Recorded data Block Start

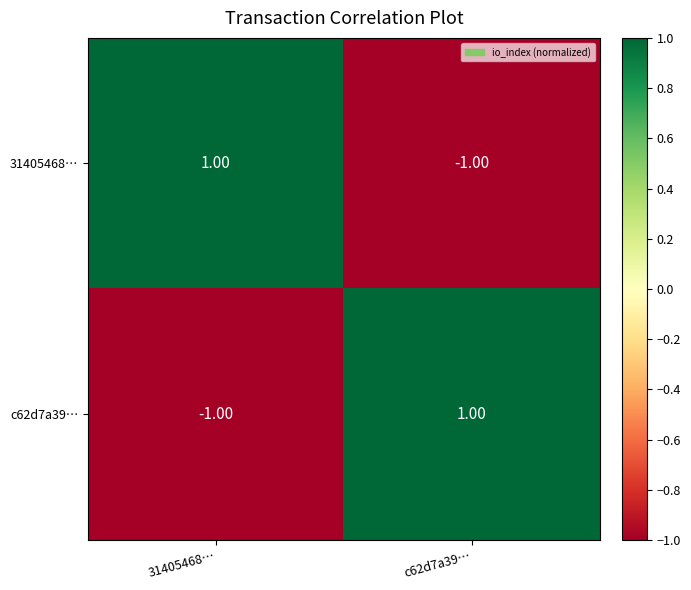

At 31405468…, list the series in order from smallest to largest.

c62d7a39…, 31405468…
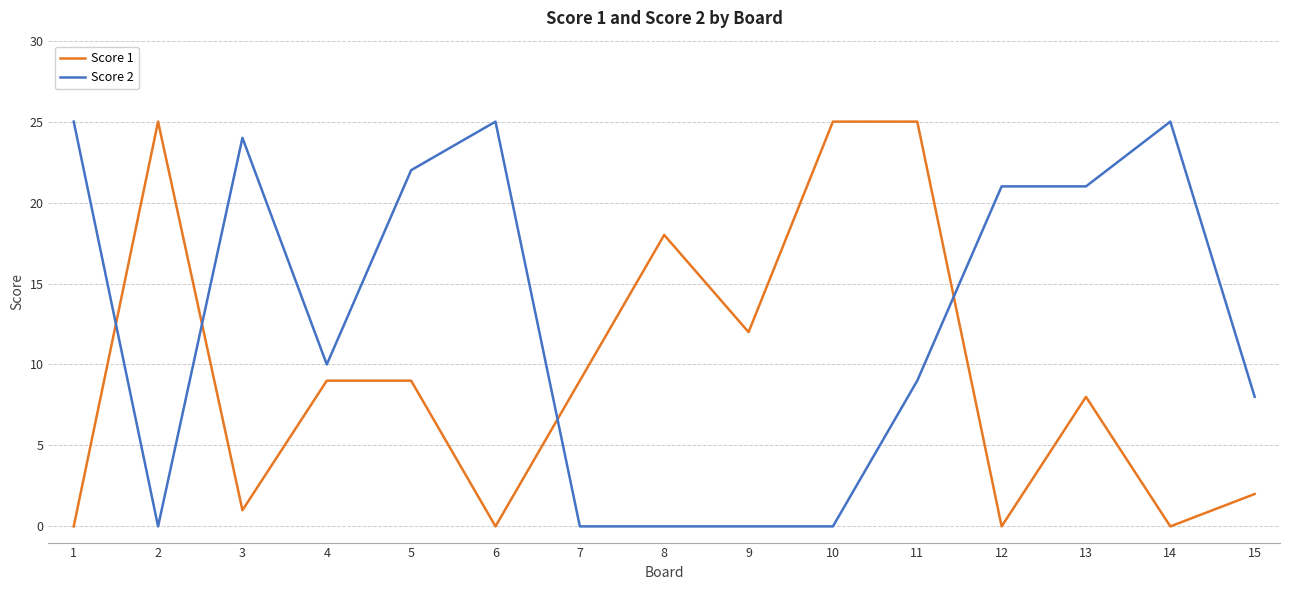

At which category does Score 2 reach its first local valley?

2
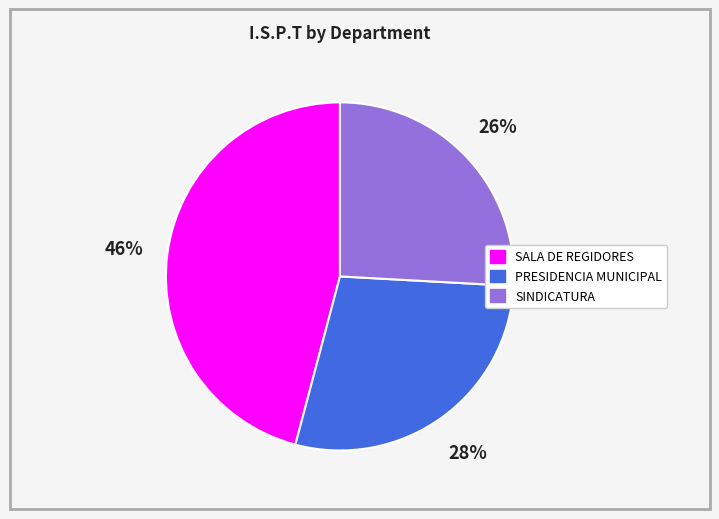

Rank the categories by value from lowest to highest.

SINDICATURA, PRESIDENCIA MUNICIPAL, SALA DE REGIDORES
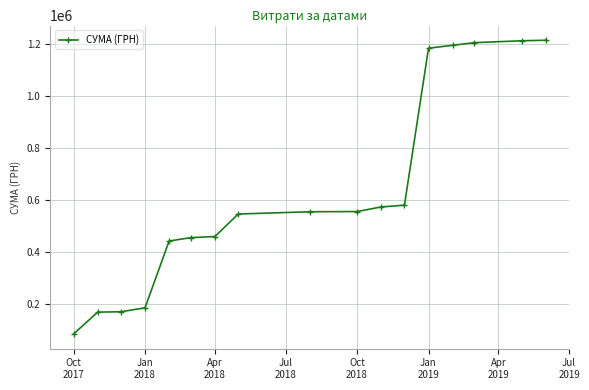

What is the greatest value displayed?

1213025.5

Recorded data Block End

Work instructions:
Copy the items above word for word and omit the pictures.

Response for this exercise:
At 31405468…, list the series in order from smallest to largest.

c62d7a39…, 31405468…

At which category does Score 2 reach its first local valley?

2

Rank the categories by value from lowest to highest.

SINDICATURA, PRESIDENCIA MUNICIPAL, SALA DE REGIDORES

What is the greatest value displayed?

1213025.5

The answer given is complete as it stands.